View Log Alerts
The Alerts tab lists details of all alerts triggered (if you have not set up any alert profiles, the tab directs you to do so). You can view the timestamp of the alert, the device which triggered it, the severity, the status of the alert, and the message.
Filtering Alert Profiles
By clicking on the filter icon in the top right corner, you can select the appropriate filter options.
You can select one or more options from the categories provided to customize your view of alerts. For instance, if you want to view your open, unassigned, and critical alerts, you can simply select the respective criteria by clicking on the check boxes. All you open, unassigned, and critical alerts will be displayed on the screen.
Additionally, clicking on Critcal Alerts, Trouble Alerts, Attention Alerts, and All Alerts will give you the respective alerts.
The top right corner of the alerts tab also gives you access to the following alert configuration options:
- Manage alert profile: The manage alert profile page allows you to add/delete, edit and update notification settings, enable/disable, export/import the various alert profiles.
- Export as: The option to export your alerts in the pdf or csv format.
Clicking on the settings icon will give you the following options.
- Manage incident configuration: Configure an external help desk software (ServiceDesk Plus, ServiceNow, Jira Service Desk, Zendesk, Kayako, and BMC Remedy Service Desk) to forward alerts to.
- Assign rules: Create and prioritize rules to assign incoming alerts to an owner automatically, based on the device/device group which generates the alert.
- Workflows: The option to configure incident management workflows with an alert to mitigate incidents.
Click on the check boxes to select the required alerts.
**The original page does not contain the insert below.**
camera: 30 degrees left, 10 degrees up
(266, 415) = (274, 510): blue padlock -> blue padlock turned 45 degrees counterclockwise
Once the alerts are selected, the options Assign, Status, Delete, and More will appear. You can assign the alert to an administrator, change the status, or delete the alerts by choosing the appropriate options.
Clicking on More will give you the option to Whitelist the Source. In case an alert is raised by Advanced Threat Analytics and you are convinced that the source is not malicious, you can whitelist it by choosing the option here.
Information on the alert
Hovering over the alert gives additional information such as what triggered the alert, the domain, the device involved and more.
Alert Format Message
Clicking on an alert opens a pop-up titled Alert Format Message.
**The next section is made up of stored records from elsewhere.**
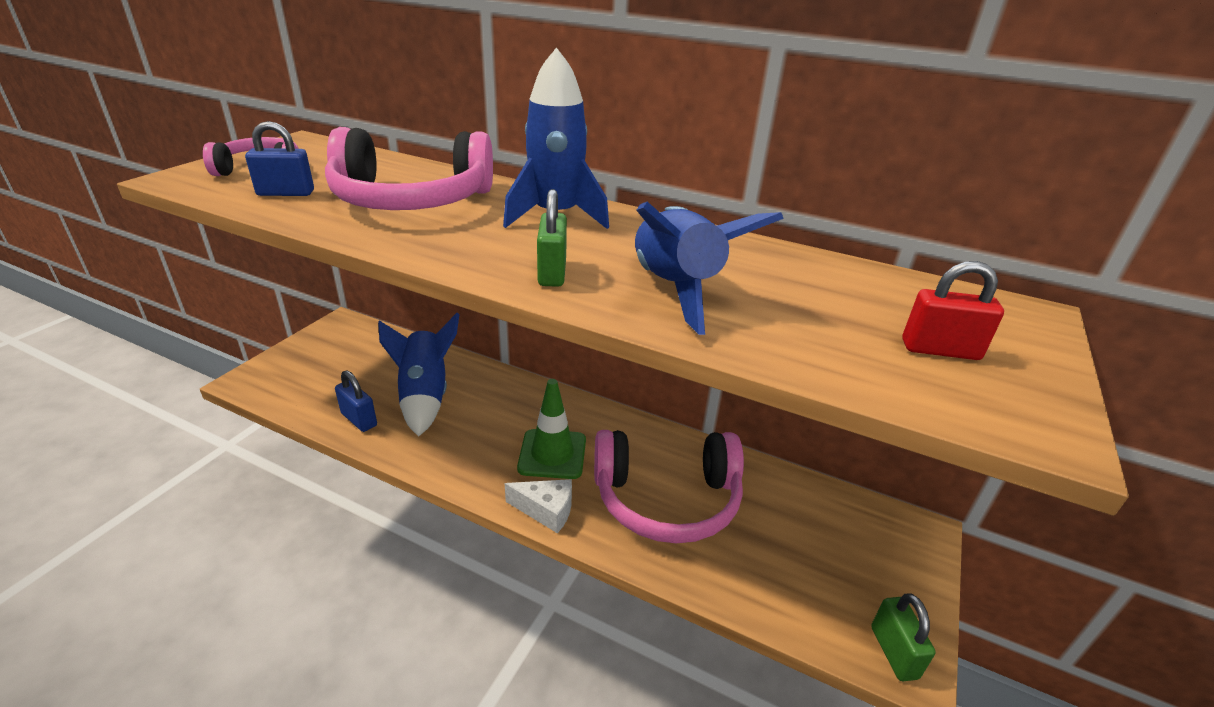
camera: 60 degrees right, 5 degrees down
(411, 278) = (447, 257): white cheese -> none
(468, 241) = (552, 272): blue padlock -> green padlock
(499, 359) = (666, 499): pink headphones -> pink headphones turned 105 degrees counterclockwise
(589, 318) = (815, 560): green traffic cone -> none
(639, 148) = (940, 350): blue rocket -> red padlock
Details such as SL Event ID, Logon Type and more can be obtained by clicking on More Details.
By clicking on the dropdown provided, alerts can be assigned to an administrator or an operator.
The severity of the alert can be changed, if required, by clicking on the dropdown provided.
The status of the alert can be changed by clicking on the dropdown provided.
A note can be included for the alert in the "Notes" section. To save the note click on "Add Note". The maximum character limit for a note is 300. Upto 15 notes can be added for an alert. Once notes are added for an alert, it will be displayed in the side.
In case a workflow is configured for the alert, the status of the workflow can be viewed in the Alert Format Message pop-up.
Click the status of the workflow for more information. Once clicked, a pop-up will open.
For Threshold based alerts, you can now view each instance by clicking on the alert. There will be a section called Threshold.
Clicking on the threshold number will give you a pop-up with more details.
Add / Remove Columns
Cloumns can be added or removed by clicking on the Add / Remove option in the top right corner. You have the option to choose and rearrange the columns as needed. A minimum of 3 and maximum of 7 can be selected.
Note: The default columns cannot be removed and rearranged. The default columns are Time, Notes, and Alert Format message.
Clicking on this will give you a pop-up. Choose the required options by clicking on the checkboxes.
Advanced Threat Analytics Alerts
These alerts are raised when malicious domains, URLs, and IPs intrude into your network. Clicking on this alert will give you a reputation score, the number of times it had appeared on a threat list and more.